═════ Texte source

Prédateurs.

16/06/2016 09:37 par saccas-roi

J'ai connu quelques prédateurs. Le premier voulait avoir un contrôle total sur son ami, depuis sa coupe de cheveux jusqu'à ses moindres déplacements. Le deuxième était une enseignante de Yoga. Elle savait tout sur ce qui était bon pour nous et devions nous référer uniquement à son Maître. Le troisième régnait en despote absolu sur sa troupe de théâtre. Aucune critique n'était admise. Il décidait de tout changement. Avec ces personnes, il faut changer de trottoir.

Détachement.

15/06/2016 09:12 par saccas-roi

On peut imaginer une personne, qui, au vu de tout ce qui se passe dans le monde et dans sa propre vie se désinteresserait de tout cela. Il serait difficile de dire s'il s'agit d'indifférence egoïste ou de sagesse. On qualifierait plutôt cette attitude de pathologique. Ou bien, il s'agit d'un moine ou d'un ermite. Mais le monde vient toujours frapper à notre porte.

Les supporters.

14/06/2016 08:51 par saccas-roi

Ils étaient dans le métro, sur La Place Clichy, sur L'Avenue. Plus d'hommes que de femmes. Dans un état d' allégresse intense. Ils riaient ou souriaient tous, vêtus de vert et d'orange, le visage bariolé, avec des chapeaux fantasques, parfois dépenaillés. Ils m'étaient, a priori, sympathiques, mais j'avais du mal à saisir leur joie et j'étais un peu inquiet des canettes de bière qu'ils tenaient presque tous à la main.

══════════
═════ Matériel présenté

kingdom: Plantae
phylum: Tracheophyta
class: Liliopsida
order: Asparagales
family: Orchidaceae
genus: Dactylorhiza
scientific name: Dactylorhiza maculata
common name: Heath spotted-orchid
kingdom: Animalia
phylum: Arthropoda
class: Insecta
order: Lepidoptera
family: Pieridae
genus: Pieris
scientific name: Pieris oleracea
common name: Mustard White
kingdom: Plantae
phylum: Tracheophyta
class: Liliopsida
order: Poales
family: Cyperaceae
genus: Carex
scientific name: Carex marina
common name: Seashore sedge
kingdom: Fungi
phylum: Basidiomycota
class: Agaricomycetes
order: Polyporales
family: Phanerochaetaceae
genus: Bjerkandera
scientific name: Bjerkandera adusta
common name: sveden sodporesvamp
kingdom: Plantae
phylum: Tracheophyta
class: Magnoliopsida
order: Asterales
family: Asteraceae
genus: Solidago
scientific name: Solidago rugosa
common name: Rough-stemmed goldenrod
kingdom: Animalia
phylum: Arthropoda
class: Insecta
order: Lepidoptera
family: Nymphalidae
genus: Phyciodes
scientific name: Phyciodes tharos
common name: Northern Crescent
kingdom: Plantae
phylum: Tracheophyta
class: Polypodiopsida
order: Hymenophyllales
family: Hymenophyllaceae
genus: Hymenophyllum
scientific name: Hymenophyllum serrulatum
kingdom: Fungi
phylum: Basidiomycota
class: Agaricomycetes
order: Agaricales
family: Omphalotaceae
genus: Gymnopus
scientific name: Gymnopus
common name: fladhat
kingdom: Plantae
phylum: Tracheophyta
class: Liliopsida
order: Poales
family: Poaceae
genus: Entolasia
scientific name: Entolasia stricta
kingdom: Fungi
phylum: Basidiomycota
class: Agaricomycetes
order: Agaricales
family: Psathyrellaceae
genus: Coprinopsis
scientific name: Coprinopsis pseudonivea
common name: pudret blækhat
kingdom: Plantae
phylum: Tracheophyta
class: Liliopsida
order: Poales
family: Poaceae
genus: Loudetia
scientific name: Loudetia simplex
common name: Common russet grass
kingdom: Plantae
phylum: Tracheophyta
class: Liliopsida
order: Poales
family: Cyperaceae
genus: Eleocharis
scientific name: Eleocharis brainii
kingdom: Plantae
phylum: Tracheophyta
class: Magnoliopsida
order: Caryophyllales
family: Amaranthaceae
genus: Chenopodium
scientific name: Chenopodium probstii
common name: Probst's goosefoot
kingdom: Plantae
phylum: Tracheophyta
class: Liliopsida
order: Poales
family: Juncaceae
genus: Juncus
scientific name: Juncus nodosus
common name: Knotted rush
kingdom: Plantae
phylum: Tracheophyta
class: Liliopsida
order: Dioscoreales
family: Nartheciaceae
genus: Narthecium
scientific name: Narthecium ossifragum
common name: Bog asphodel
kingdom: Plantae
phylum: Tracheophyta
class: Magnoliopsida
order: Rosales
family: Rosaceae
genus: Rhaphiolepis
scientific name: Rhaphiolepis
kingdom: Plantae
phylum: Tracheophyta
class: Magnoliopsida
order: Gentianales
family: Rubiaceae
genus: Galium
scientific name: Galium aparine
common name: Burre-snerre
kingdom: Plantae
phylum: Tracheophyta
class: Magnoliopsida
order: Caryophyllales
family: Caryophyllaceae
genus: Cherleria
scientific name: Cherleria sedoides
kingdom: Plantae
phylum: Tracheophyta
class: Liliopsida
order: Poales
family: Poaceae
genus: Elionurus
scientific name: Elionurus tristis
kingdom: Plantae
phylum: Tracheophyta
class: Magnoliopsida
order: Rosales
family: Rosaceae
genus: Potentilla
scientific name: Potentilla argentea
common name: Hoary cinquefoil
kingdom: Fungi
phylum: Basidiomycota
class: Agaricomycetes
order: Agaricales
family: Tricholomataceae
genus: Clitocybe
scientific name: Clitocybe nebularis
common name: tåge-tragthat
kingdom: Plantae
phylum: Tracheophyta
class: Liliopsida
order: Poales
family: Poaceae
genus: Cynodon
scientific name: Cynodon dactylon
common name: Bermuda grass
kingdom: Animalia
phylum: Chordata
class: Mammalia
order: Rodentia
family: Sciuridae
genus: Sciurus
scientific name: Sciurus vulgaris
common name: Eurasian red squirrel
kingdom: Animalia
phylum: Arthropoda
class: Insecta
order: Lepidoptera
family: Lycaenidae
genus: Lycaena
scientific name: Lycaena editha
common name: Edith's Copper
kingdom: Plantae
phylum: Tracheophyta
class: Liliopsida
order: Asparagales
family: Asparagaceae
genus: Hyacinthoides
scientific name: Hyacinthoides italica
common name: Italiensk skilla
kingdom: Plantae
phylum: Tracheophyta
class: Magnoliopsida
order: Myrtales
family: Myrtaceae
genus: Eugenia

══════════

Dans le texte source, relevez tous les lieux où se trouvaient les supporters d'après le billet « Les supporters ».

- le métro
- La Place Clichy
- L'Avenue